### DATA RECORDS
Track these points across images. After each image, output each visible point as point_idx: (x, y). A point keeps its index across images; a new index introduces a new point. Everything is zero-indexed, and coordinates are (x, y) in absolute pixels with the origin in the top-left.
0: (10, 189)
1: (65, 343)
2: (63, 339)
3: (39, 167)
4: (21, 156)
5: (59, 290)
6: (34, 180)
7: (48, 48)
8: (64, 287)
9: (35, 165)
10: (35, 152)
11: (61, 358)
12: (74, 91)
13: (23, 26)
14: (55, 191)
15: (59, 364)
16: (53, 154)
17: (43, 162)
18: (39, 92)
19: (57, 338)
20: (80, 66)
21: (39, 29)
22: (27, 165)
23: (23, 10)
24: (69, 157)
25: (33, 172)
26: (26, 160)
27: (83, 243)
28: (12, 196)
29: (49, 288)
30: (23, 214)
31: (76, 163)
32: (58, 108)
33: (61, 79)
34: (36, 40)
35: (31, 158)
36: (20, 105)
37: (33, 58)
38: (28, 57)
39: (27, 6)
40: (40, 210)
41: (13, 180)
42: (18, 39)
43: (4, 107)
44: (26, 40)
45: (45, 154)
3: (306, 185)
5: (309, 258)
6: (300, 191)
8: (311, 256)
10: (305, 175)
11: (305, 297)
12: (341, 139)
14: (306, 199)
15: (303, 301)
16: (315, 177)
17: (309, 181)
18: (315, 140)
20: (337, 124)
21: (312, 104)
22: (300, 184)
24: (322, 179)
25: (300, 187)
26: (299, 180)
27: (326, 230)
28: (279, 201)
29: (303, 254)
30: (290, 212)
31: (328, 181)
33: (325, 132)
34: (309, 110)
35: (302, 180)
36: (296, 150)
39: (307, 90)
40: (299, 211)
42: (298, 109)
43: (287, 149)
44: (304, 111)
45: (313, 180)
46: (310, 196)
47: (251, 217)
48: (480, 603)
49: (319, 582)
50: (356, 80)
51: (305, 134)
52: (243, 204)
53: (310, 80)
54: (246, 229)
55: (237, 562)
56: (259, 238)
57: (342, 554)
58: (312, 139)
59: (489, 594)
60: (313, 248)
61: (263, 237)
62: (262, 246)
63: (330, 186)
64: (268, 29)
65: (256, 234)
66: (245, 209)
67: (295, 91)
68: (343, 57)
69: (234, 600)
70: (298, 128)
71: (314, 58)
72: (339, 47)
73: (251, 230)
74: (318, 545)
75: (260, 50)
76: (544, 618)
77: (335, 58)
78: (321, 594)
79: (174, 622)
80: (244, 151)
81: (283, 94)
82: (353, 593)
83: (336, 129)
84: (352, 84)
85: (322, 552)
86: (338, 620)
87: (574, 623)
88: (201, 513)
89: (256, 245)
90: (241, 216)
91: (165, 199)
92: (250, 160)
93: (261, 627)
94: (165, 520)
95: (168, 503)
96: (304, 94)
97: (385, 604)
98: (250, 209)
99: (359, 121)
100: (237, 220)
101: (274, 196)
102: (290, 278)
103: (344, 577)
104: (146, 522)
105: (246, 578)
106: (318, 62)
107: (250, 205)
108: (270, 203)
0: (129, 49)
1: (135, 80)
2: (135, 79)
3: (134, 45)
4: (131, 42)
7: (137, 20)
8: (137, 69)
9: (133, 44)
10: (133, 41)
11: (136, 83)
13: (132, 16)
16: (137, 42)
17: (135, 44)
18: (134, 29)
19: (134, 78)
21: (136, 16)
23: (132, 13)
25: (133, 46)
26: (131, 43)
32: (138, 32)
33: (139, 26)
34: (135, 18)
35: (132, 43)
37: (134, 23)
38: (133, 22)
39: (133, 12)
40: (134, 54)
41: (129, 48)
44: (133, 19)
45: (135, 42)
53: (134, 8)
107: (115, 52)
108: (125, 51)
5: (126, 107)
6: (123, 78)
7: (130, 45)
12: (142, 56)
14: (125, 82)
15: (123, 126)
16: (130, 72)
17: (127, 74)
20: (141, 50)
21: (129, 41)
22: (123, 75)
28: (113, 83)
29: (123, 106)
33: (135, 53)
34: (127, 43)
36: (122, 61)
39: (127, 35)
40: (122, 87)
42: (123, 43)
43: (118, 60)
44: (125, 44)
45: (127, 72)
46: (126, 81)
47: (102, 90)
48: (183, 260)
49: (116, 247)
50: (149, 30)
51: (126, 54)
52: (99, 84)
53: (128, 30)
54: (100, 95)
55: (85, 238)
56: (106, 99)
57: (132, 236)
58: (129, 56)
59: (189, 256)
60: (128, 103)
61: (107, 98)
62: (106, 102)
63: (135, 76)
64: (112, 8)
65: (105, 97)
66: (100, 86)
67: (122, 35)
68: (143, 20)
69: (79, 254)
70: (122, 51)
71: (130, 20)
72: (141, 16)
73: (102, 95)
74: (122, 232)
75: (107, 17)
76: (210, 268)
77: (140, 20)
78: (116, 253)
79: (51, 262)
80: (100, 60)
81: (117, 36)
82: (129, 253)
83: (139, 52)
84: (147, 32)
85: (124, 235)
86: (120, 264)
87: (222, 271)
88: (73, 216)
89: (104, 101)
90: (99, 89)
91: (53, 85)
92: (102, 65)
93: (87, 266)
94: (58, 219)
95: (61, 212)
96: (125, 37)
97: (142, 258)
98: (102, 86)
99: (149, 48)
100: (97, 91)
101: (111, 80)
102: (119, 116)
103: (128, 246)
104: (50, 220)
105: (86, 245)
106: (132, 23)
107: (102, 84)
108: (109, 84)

### THE PROBLEM
Reproduce all the data word for word.

### ANSWER TO THIS PROBLEM
Track these points across images. After each image, output each visible point as point_idx: (x, y). A point keeps its index across images; a new index introduces a new point. Everything is zero-indexed, and coordinates are (x, y) in absolute pixels with the origin in the top-left.
0: (10, 189)
1: (65, 343)
2: (63, 339)
3: (39, 167)
4: (21, 156)
5: (59, 290)
6: (34, 180)
7: (48, 48)
8: (64, 287)
9: (35, 165)
10: (35, 152)
11: (61, 358)
12: (74, 91)
13: (23, 26)
14: (55, 191)
15: (59, 364)
16: (53, 154)
17: (43, 162)
18: (39, 92)
19: (57, 338)
20: (80, 66)
21: (39, 29)
22: (27, 165)
23: (23, 10)
24: (69, 157)
25: (33, 172)
26: (26, 160)
27: (83, 243)
28: (12, 196)
29: (49, 288)
30: (23, 214)
31: (76, 163)
32: (58, 108)
33: (61, 79)
34: (36, 40)
35: (31, 158)
36: (20, 105)
37: (33, 58)
38: (28, 57)
39: (27, 6)
40: (40, 210)
41: (13, 180)
42: (18, 39)
43: (4, 107)
44: (26, 40)
45: (45, 154)
3: (306, 185)
5: (309, 258)
6: (300, 191)
8: (311, 256)
10: (305, 175)
11: (305, 297)
12: (341, 139)
14: (306, 199)
15: (303, 301)
16: (315, 177)
17: (309, 181)
18: (315, 140)
20: (337, 124)
21: (312, 104)
22: (300, 184)
24: (322, 179)
25: (300, 187)
26: (299, 180)
27: (326, 230)
28: (279, 201)
29: (303, 254)
30: (290, 212)
31: (328, 181)
33: (325, 132)
34: (309, 110)
35: (302, 180)
36: (296, 150)
39: (307, 90)
40: (299, 211)
42: (298, 109)
43: (287, 149)
44: (304, 111)
45: (313, 180)
46: (310, 196)
47: (251, 217)
48: (480, 603)
49: (319, 582)
50: (356, 80)
51: (305, 134)
52: (243, 204)
53: (310, 80)
54: (246, 229)
55: (237, 562)
56: (259, 238)
57: (342, 554)
58: (312, 139)
59: (489, 594)
60: (313, 248)
61: (263, 237)
62: (262, 246)
63: (330, 186)
64: (268, 29)
65: (256, 234)
66: (245, 209)
67: (295, 91)
68: (343, 57)
69: (234, 600)
70: (298, 128)
71: (314, 58)
72: (339, 47)
73: (251, 230)
74: (318, 545)
75: (260, 50)
76: (544, 618)
77: (335, 58)
78: (321, 594)
79: (174, 622)
80: (244, 151)
81: (283, 94)
82: (353, 593)
83: (336, 129)
84: (352, 84)
85: (322, 552)
86: (338, 620)
87: (574, 623)
88: (201, 513)
89: (256, 245)
90: (241, 216)
91: (165, 199)
92: (250, 160)
93: (261, 627)
94: (165, 520)
95: (168, 503)
96: (304, 94)
97: (385, 604)
98: (250, 209)
99: (359, 121)
100: (237, 220)
101: (274, 196)
102: (290, 278)
103: (344, 577)
104: (146, 522)
105: (246, 578)
106: (318, 62)
107: (250, 205)
108: (270, 203)
0: (129, 49)
1: (135, 80)
2: (135, 79)
3: (134, 45)
4: (131, 42)
7: (137, 20)
8: (137, 69)
9: (133, 44)
10: (133, 41)
11: (136, 83)
13: (132, 16)
16: (137, 42)
17: (135, 44)
18: (134, 29)
19: (134, 78)
21: (136, 16)
23: (132, 13)
25: (133, 46)
26: (131, 43)
32: (138, 32)
33: (139, 26)
34: (135, 18)
35: (132, 43)
37: (134, 23)
38: (133, 22)
39: (133, 12)
40: (134, 54)
41: (129, 48)
44: (133, 19)
45: (135, 42)
53: (134, 8)
107: (115, 52)
108: (125, 51)
5: (126, 107)
6: (123, 78)
7: (130, 45)
12: (142, 56)
14: (125, 82)
15: (123, 126)
16: (130, 72)
17: (127, 74)
20: (141, 50)
21: (129, 41)
22: (123, 75)
28: (113, 83)
29: (123, 106)
33: (135, 53)
34: (127, 43)
36: (122, 61)
39: (127, 35)
40: (122, 87)
42: (123, 43)
43: (118, 60)
44: (125, 44)
45: (127, 72)
46: (126, 81)
47: (102, 90)
48: (183, 260)
49: (116, 247)
50: (149, 30)
51: (126, 54)
52: (99, 84)
53: (128, 30)
54: (100, 95)
55: (85, 238)
56: (106, 99)
57: (132, 236)
58: (129, 56)
59: (189, 256)
60: (128, 103)
61: (107, 98)
62: (106, 102)
63: (135, 76)
64: (112, 8)
65: (105, 97)
66: (100, 86)
67: (122, 35)
68: (143, 20)
69: (79, 254)
70: (122, 51)
71: (130, 20)
72: (141, 16)
73: (102, 95)
74: (122, 232)
75: (107, 17)
76: (210, 268)
77: (140, 20)
78: (116, 253)
79: (51, 262)
80: (100, 60)
81: (117, 36)
82: (129, 253)
83: (139, 52)
84: (147, 32)
85: (124, 235)
86: (120, 264)
87: (222, 271)
88: (73, 216)
89: (104, 101)
90: (99, 89)
91: (53, 85)
92: (102, 65)
93: (87, 266)
94: (58, 219)
95: (61, 212)
96: (125, 37)
97: (142, 258)
98: (102, 86)
99: (149, 48)
100: (97, 91)
101: (111, 80)
102: (119, 116)
103: (128, 246)
104: (50, 220)
105: (86, 245)
106: (132, 23)
107: (102, 84)
108: (109, 84)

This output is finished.